***** DATA

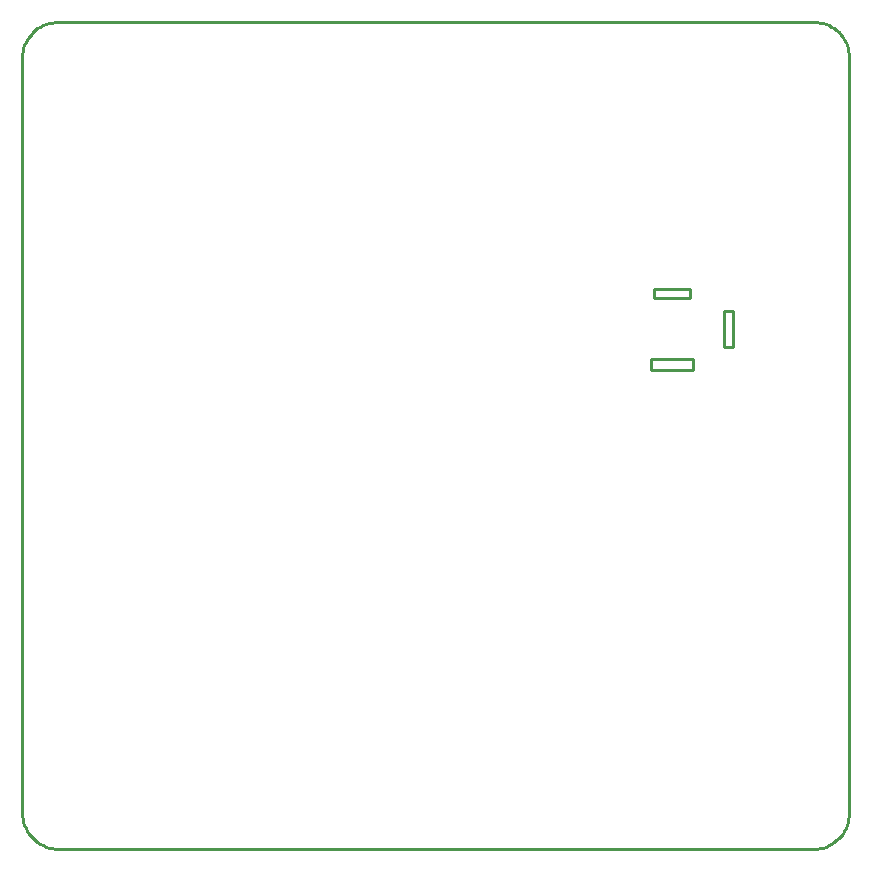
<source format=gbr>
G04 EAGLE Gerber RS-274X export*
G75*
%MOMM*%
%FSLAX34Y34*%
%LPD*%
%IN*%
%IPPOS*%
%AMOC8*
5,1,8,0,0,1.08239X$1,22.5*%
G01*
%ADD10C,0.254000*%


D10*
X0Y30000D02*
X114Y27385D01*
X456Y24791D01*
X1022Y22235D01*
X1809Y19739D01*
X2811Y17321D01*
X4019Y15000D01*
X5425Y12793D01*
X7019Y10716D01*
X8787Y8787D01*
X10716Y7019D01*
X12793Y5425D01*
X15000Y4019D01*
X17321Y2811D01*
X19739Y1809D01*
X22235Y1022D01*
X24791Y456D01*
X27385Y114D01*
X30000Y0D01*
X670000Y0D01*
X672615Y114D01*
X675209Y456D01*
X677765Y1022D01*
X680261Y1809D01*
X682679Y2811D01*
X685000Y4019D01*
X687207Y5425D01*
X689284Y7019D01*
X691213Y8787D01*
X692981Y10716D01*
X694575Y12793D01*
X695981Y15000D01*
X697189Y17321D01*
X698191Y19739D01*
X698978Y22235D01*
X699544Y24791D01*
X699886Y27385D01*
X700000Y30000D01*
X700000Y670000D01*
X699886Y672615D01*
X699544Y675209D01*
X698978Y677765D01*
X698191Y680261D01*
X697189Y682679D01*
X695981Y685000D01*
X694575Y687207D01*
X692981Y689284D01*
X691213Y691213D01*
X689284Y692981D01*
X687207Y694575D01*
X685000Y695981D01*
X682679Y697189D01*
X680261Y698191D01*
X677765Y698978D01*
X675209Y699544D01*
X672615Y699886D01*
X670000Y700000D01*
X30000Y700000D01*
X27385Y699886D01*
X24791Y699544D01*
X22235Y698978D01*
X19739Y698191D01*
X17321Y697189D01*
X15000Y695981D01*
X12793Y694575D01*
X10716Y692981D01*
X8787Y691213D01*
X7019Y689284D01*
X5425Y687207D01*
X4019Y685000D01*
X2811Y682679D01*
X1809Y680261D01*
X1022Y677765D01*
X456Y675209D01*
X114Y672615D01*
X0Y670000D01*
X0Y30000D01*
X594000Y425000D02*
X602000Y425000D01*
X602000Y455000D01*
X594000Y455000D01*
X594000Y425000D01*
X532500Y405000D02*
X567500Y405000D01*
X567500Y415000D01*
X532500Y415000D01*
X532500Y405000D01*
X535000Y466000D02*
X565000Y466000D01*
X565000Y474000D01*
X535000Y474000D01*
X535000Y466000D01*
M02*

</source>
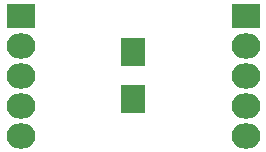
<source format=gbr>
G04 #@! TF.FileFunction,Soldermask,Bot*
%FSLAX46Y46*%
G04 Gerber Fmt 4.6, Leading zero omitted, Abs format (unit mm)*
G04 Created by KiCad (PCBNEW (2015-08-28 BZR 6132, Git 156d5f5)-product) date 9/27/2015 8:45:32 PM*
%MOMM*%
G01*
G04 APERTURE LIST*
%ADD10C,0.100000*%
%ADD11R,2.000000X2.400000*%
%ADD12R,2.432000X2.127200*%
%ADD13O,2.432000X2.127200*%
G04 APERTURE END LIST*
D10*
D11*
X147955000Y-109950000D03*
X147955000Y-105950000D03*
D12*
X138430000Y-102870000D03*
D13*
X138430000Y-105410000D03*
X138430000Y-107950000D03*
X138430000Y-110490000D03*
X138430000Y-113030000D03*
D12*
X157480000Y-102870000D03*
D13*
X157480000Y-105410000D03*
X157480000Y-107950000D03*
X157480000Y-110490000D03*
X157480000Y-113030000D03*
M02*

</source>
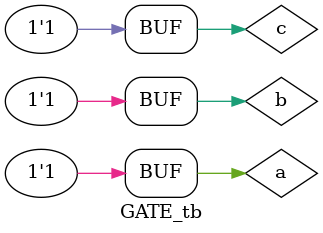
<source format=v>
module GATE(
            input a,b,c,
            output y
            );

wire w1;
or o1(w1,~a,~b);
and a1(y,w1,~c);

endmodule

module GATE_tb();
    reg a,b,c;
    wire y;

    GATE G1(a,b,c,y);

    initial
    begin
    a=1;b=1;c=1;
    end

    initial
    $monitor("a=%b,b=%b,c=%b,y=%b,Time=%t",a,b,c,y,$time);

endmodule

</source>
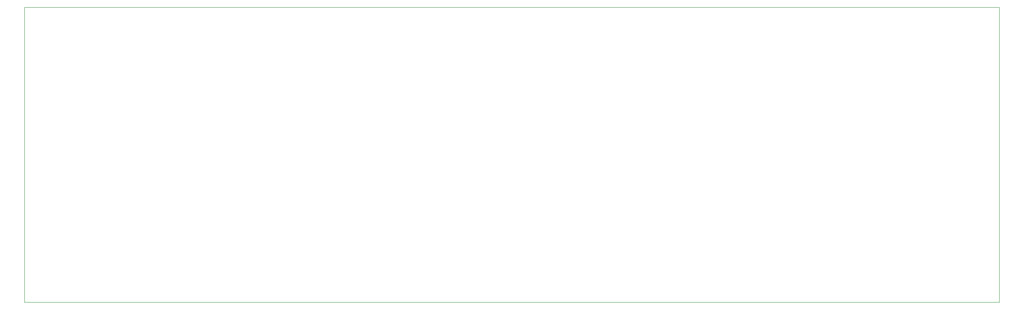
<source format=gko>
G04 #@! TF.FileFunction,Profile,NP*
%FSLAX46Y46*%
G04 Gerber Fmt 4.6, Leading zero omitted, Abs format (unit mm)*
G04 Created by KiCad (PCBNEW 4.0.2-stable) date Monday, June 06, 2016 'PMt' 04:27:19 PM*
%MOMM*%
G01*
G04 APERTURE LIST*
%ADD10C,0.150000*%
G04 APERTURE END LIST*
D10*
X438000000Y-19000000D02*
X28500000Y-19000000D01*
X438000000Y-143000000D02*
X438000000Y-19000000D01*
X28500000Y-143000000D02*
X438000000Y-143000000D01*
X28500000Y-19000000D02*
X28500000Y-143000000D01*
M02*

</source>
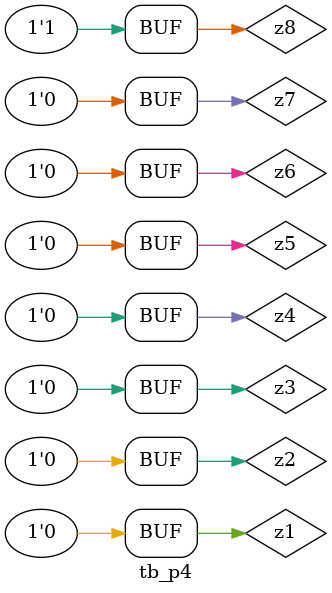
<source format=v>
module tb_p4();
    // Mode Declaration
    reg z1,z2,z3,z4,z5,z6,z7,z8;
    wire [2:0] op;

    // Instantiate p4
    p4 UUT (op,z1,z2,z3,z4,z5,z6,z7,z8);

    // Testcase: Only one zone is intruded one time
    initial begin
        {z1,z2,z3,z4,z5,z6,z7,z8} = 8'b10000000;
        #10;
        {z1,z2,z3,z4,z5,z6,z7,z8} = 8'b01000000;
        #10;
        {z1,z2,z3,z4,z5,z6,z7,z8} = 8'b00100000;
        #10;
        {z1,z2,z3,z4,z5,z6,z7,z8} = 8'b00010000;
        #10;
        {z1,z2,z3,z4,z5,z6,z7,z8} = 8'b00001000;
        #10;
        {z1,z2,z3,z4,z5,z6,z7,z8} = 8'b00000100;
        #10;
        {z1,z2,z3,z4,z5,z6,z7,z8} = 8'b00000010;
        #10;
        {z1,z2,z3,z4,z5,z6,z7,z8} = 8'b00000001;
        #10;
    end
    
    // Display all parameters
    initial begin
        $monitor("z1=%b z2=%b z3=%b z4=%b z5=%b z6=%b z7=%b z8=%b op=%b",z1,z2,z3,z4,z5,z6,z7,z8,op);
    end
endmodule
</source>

**********

JOB: All of the entries above should be copied exactly, with the images left out.

REPLY:
<source format=gbr>
G04 EAGLE Gerber RS-274X export*
G75*
%MOMM*%
%FSLAX34Y34*%
%LPD*%
%IN*%
%IPPOS*%
%AMOC8*
5,1,8,0,0,1.08239X$1,22.5*%
G01*
%ADD10C,0.254000*%


D10*
X0Y30000D02*
X114Y27385D01*
X456Y24791D01*
X1022Y22235D01*
X1809Y19739D01*
X2811Y17321D01*
X4019Y15000D01*
X5425Y12793D01*
X7019Y10716D01*
X8787Y8787D01*
X10716Y7019D01*
X12793Y5425D01*
X15000Y4019D01*
X17321Y2811D01*
X19739Y1809D01*
X22235Y1022D01*
X24791Y456D01*
X27385Y114D01*
X30000Y0D01*
X670000Y0D01*
X672615Y114D01*
X675209Y456D01*
X677765Y1022D01*
X680261Y1809D01*
X682679Y2811D01*
X685000Y4019D01*
X687207Y5425D01*
X689284Y7019D01*
X691213Y8787D01*
X692981Y10716D01*
X694575Y12793D01*
X695981Y15000D01*
X697189Y17321D01*
X698191Y19739D01*
X698978Y22235D01*
X699544Y24791D01*
X699886Y27385D01*
X700000Y30000D01*
X700000Y670000D01*
X699886Y672615D01*
X699544Y675209D01*
X698978Y677765D01*
X698191Y680261D01*
X697189Y682679D01*
X695981Y685000D01*
X694575Y687207D01*
X692981Y689284D01*
X691213Y691213D01*
X689284Y692981D01*
X687207Y694575D01*
X685000Y695981D01*
X682679Y697189D01*
X680261Y698191D01*
X677765Y698978D01*
X675209Y699544D01*
X672615Y699886D01*
X670000Y700000D01*
X30000Y700000D01*
X27385Y699886D01*
X24791Y699544D01*
X22235Y698978D01*
X19739Y698191D01*
X17321Y697189D01*
X15000Y695981D01*
X12793Y694575D01*
X10716Y692981D01*
X8787Y691213D01*
X7019Y689284D01*
X5425Y687207D01*
X4019Y685000D01*
X2811Y682679D01*
X1809Y680261D01*
X1022Y677765D01*
X456Y675209D01*
X114Y672615D01*
X0Y670000D01*
X0Y30000D01*
X594000Y425000D02*
X602000Y425000D01*
X602000Y455000D01*
X594000Y455000D01*
X594000Y425000D01*
X532500Y405000D02*
X567500Y405000D01*
X567500Y415000D01*
X532500Y415000D01*
X532500Y405000D01*
X535000Y466000D02*
X565000Y466000D01*
X565000Y474000D01*
X535000Y474000D01*
X535000Y466000D01*
M02*

</source>
<source format=gbr>
G04 #@! TF.FileFunction,Soldermask,Bot*
%FSLAX46Y46*%
G04 Gerber Fmt 4.6, Leading zero omitted, Abs format (unit mm)*
G04 Created by KiCad (PCBNEW (2015-08-28 BZR 6132, Git 156d5f5)-product) date 9/27/2015 8:45:32 PM*
%MOMM*%
G01*
G04 APERTURE LIST*
%ADD10C,0.100000*%
%ADD11R,2.000000X2.400000*%
%ADD12R,2.432000X2.127200*%
%ADD13O,2.432000X2.127200*%
G04 APERTURE END LIST*
D10*
D11*
X147955000Y-109950000D03*
X147955000Y-105950000D03*
D12*
X138430000Y-102870000D03*
D13*
X138430000Y-105410000D03*
X138430000Y-107950000D03*
X138430000Y-110490000D03*
X138430000Y-113030000D03*
D12*
X157480000Y-102870000D03*
D13*
X157480000Y-105410000D03*
X157480000Y-107950000D03*
X157480000Y-110490000D03*
X157480000Y-113030000D03*
M02*

</source>
<source format=v>
module GATE(
            input a,b,c,
            output y
            );

wire w1;
or o1(w1,~a,~b);
and a1(y,w1,~c);

endmodule

module GATE_tb();
    reg a,b,c;
    wire y;

    GATE G1(a,b,c,y);

    initial
    begin
    a=1;b=1;c=1;
    end

    initial
    $monitor("a=%b,b=%b,c=%b,y=%b,Time=%t",a,b,c,y,$time);

endmodule

</source>
<source format=gko>
G04 #@! TF.FileFunction,Profile,NP*
%FSLAX46Y46*%
G04 Gerber Fmt 4.6, Leading zero omitted, Abs format (unit mm)*
G04 Created by KiCad (PCBNEW 4.0.2-stable) date Monday, June 06, 2016 'PMt' 04:27:19 PM*
%MOMM*%
G01*
G04 APERTURE LIST*
%ADD10C,0.150000*%
G04 APERTURE END LIST*
D10*
X438000000Y-19000000D02*
X28500000Y-19000000D01*
X438000000Y-143000000D02*
X438000000Y-19000000D01*
X28500000Y-143000000D02*
X438000000Y-143000000D01*
X28500000Y-19000000D02*
X28500000Y-143000000D01*
M02*

</source>
<source format=v>
module tb_p4();
    // Mode Declaration
    reg z1,z2,z3,z4,z5,z6,z7,z8;
    wire [2:0] op;

    // Instantiate p4
    p4 UUT (op,z1,z2,z3,z4,z5,z6,z7,z8);

    // Testcase: Only one zone is intruded one time
    initial begin
        {z1,z2,z3,z4,z5,z6,z7,z8} = 8'b10000000;
        #10;
        {z1,z2,z3,z4,z5,z6,z7,z8} = 8'b01000000;
        #10;
        {z1,z2,z3,z4,z5,z6,z7,z8} = 8'b00100000;
        #10;
        {z1,z2,z3,z4,z5,z6,z7,z8} = 8'b00010000;
        #10;
        {z1,z2,z3,z4,z5,z6,z7,z8} = 8'b00001000;
        #10;
        {z1,z2,z3,z4,z5,z6,z7,z8} = 8'b00000100;
        #10;
        {z1,z2,z3,z4,z5,z6,z7,z8} = 8'b00000010;
        #10;
        {z1,z2,z3,z4,z5,z6,z7,z8} = 8'b00000001;
        #10;
    end
    
    // Display all parameters
    initial begin
        $monitor("z1=%b z2=%b z3=%b z4=%b z5=%b z6=%b z7=%b z8=%b op=%b",z1,z2,z3,z4,z5,z6,z7,z8,op);
    end
endmodule
</source>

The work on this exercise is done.